Chiusura festiva dei negozi, un danno anche per il mercato e-commerce e per la competitività delle imprese italiane

Le proposte di legge attualmente in Commissione Attività Produttive della Camera vorrebbero limitare l’apertura dei negozi fisici nei giorni festivi; inoltre una di queste propone anche il blocco degli ordini online nel fine settimana. Ciò è preoccupante poiché avrebbe come conseguenza un’ulteriore perdita di marginalità e competitività per le aziende italiane”, afferma Roberto Liscia, Presidente di Netcomm, il Consorzio del Commercio Digitale Italiano.
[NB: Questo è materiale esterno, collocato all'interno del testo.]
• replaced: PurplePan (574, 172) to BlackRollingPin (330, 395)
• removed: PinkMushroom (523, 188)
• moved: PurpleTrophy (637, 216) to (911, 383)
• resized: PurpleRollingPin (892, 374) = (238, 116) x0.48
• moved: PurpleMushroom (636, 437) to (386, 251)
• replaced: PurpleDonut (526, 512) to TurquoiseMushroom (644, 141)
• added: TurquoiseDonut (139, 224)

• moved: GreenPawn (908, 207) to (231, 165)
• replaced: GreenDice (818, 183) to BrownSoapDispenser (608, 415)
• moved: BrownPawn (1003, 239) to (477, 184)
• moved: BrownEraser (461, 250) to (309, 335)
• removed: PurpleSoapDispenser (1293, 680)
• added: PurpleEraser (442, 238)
Quale rappresentante di oltre 350 aziende internazionali e di piccole-medie dimensioni che operano nel commercio digitale, esprimo il mio disappunto per questa iniziativa legislativa che creerebbe un ulteriore ostacolo non solo allo sviluppo del settore retail, ma anche dell’intero sistema economico italiano.”

Il commercio è infatti uno degli assi chiave sui quali si deve fondare la ripresa dell’economia nazionale: se il consumatore italiano non potrà acquistare nei canali fisici ciò di cui ha bisogno, lo cercherà online e se online le condizioni offerte dai player italiani non saranno allineate a quelle dei portali internazionali, la sua scelta ricadrà su questi ultimi; viceversa, i consumatori stranieri interessati a comprare prodotti italiani, dovranno scontrarsi con un livello di servizio non allineato agli standard internazionali.  In definitiva, le aziende italiane subirebbero un danno sia a livello di distribuzione nazionale che di export. “É impensabile aggravare le aziende italiane di un ulteriore svantaggio competitivo a livello internazionale, quando anche i recenti sviluppi della normativa - ad esempio l’abolizione del geoblocking- stanno andando verso un’armonizzazione del quadro competitivo” prosegue Liscia.
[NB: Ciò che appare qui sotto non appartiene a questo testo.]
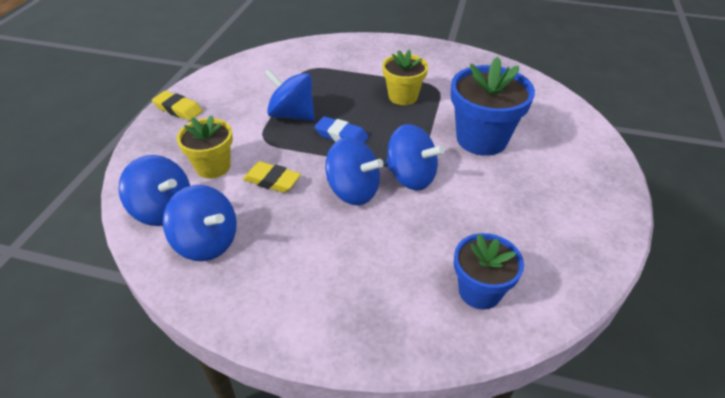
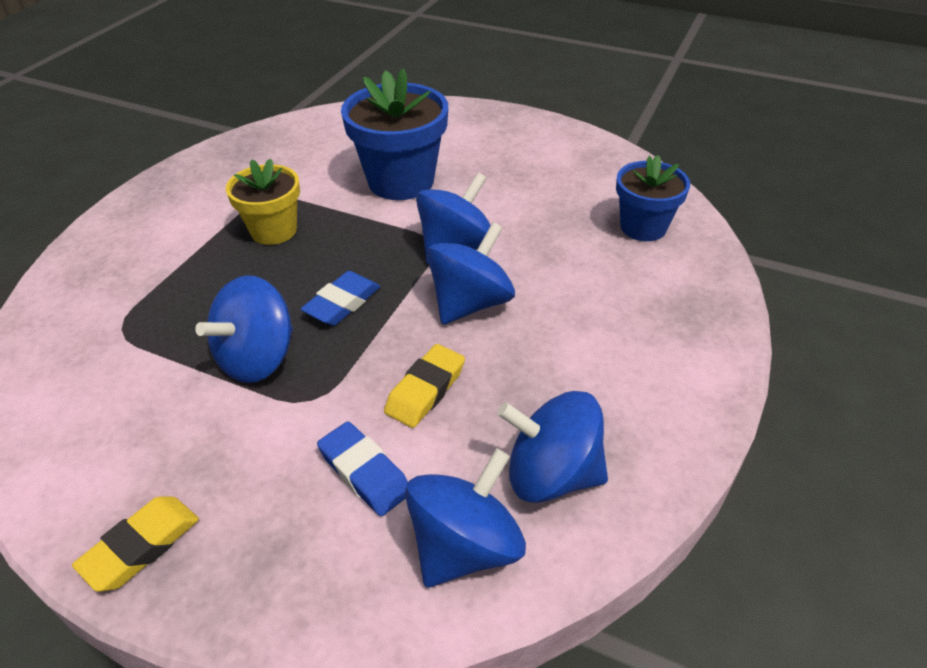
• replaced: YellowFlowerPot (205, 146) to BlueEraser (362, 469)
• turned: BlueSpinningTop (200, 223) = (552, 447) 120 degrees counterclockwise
Le proposte di legge avanzate andrebbero a impattare su un settore, quello dell’e-commerce, che negli anni continua a registrare una costante crescita: il valore degli acquisti online toccherà i 27 miliardi di euro nel 2018, registrando una crescita a doppia cifra rispetto all’anno scorso, pari al 15%.

Trovo assurdo, conclude Liscia, coinvolgere nella proposta di legge le aziende di e-commerce per incentivare le persone ad acquistare nei negozi sotto casa. Non è questa la strada per supportare i piccoli negozianti, che anzi dovrebbero essere aiutati a utilizzare i canali digitali per instaurare una nuova relazione con il consumatore e creare un ecosistema unico tra online e offline grazie al quale il cliente possa usufruire, indipendentemente dal canale scelto, di un’esperienza d’acquisto completa e soddisfacente. Solo così si potrà incrementare la competitività delle piccole imprese e contribuire alla crescita economica”.